Very good letter. Please post a response if you get one.

Chris W said...

Your letter is quite well done and I would tend to agree. However, there are some loopholes in that law that permit the bird to be transported. Specifically #4. #4 states the following:
" A wildlife rehabilitation license does not authorize the capture, receipt, possession, transportation or transfer of wildlife for any purpose other than wildlife rehabilitation."

The capture and transportation of the Mango falls under rehabilitation. Therefore, transport of the bird is legal because it is not protected under the MBTA.

in the case of the Bahama Mocker or the Blue Bunting (although, I think only the bunting is not listed) would you go out and shoot a bird like that just because it isn't listed under the MBTA?
It's a question of ethics. Also, usually, only birders would know whether a bird like that is listed or not. To the general public, I believe that we (us birders) do our best to maintain that ALL birds (except those that have seasons on them) are protected under the MBTA. Don't we?
This question is also another one of ethics. Do we let nature run it's course and let the Mango Freeze? or do we make sure that this beautiful bird, a masterpiece of creation, survives to live another day?
In this case, the Mango will most likely live another day.

Birding is NOT a crime!!!! said...

Hi parus!

Let us ask three quick questions here:

1) Are you a lawyer?;

2) Did you have anything to do with the decision to capture the mango? and

3) Exactly what did the Humane Society do to "rehabilitate" the mango, since Scott Diehl stated to the press that the bird was "healthy" when it was captured? And we'll sneak in a fourth question-- how did producing the bird for a media day and then shipping it to Chicago help to "rehabilitate" it?

We bet we'll get a response from you before we get one from the DNR!!!

And to answer your question, no, birders obviously don't "maintain" that all birds (except for huntable species in-season) are protected by the MBTA, because there are now dozens of stories floating around saying that you can go ahead and capture birds whenever you want to if you think you have a good reason.

That's the legacy of the mango capture: You don't have to follow the law if the bird is cute and you don't want to.

Chris W said...

Ok. Much as I would like to answer your question positively, I cannot. I'll admit that I am not a lawyer. However, as for your other questions, first, the decision to capture the Mango was implemented by the WHS and (if i know the WI DNR) had the DNR's blessing whether public or not.
I personally did not have a hand in the go ahead to capture the bird but the idea was run by all the WI birders and recieved some approval. although, there were some that expressed dislike of the idea.
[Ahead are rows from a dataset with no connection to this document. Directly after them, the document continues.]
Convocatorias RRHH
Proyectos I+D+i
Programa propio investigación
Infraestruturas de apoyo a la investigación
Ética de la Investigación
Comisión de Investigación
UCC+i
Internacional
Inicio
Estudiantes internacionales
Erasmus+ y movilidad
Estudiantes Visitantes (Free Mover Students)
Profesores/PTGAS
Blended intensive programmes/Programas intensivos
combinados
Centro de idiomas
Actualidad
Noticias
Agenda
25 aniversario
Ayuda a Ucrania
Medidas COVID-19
As for your 3rd question, the bird was indeed "Healthy" when it was captured. but only "Healthy" in a sense that it was not sick or injured. It is my understanding (from Mike Ramsden) that the bird was not acting up to normal and it was clear that the cold was getting to it. I also understand that capturing it now was easier than it would have been if they had waited until the bird could no longer fend for itself. If they had waited, the bird might not have been found. (and BTW, the bird was captured by a trained expert. not by Mike Ramsden as the press mistakenly put out.) The decision to cature it was made because it was certain to not survive that weekend's cold snap and it was clear that the bird was not going anywhere.
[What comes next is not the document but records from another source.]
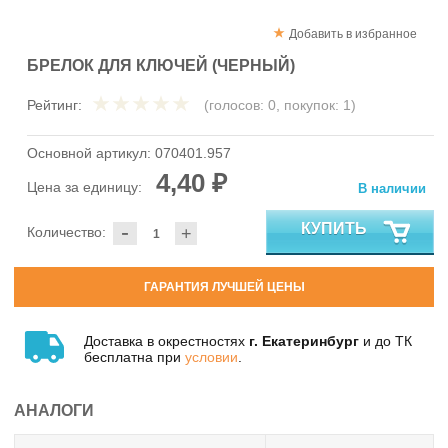
Добавить в избранное
БРЕЛОК ДЛЯ КЛЮЧЕЙ (ЧЕРНЫЙ)
Рейтинг:
(голосов:
0
, покупок:
1
)
Основной артикул:
070401.957
4,40 ₽
Цена за единицу:
В наличии
-
КУПИТЬ
Количество:
+
ГАРАНТИЯ ЛУЧШЕЙ ЦЕНЫ
Доставка в окрестностях
г. Екатеринбург
и до ТК
бесплатна при
условии
.
АНАЛОГИ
you state that "birders obviously don't maintian that all birds are protected". Then why don't we?
When I am teaching school groups about birds and leading field trips with more inexperienced birders, I highly stress that fact. Always. All birds in N America that are NATIVE to this country and all US territories are protected under the MBTA. That includes all waterfowl except when they are in season. All birders should stress that. It's the begining elements of conservation. The "stories" you mention float around because we DON'T stress that fact.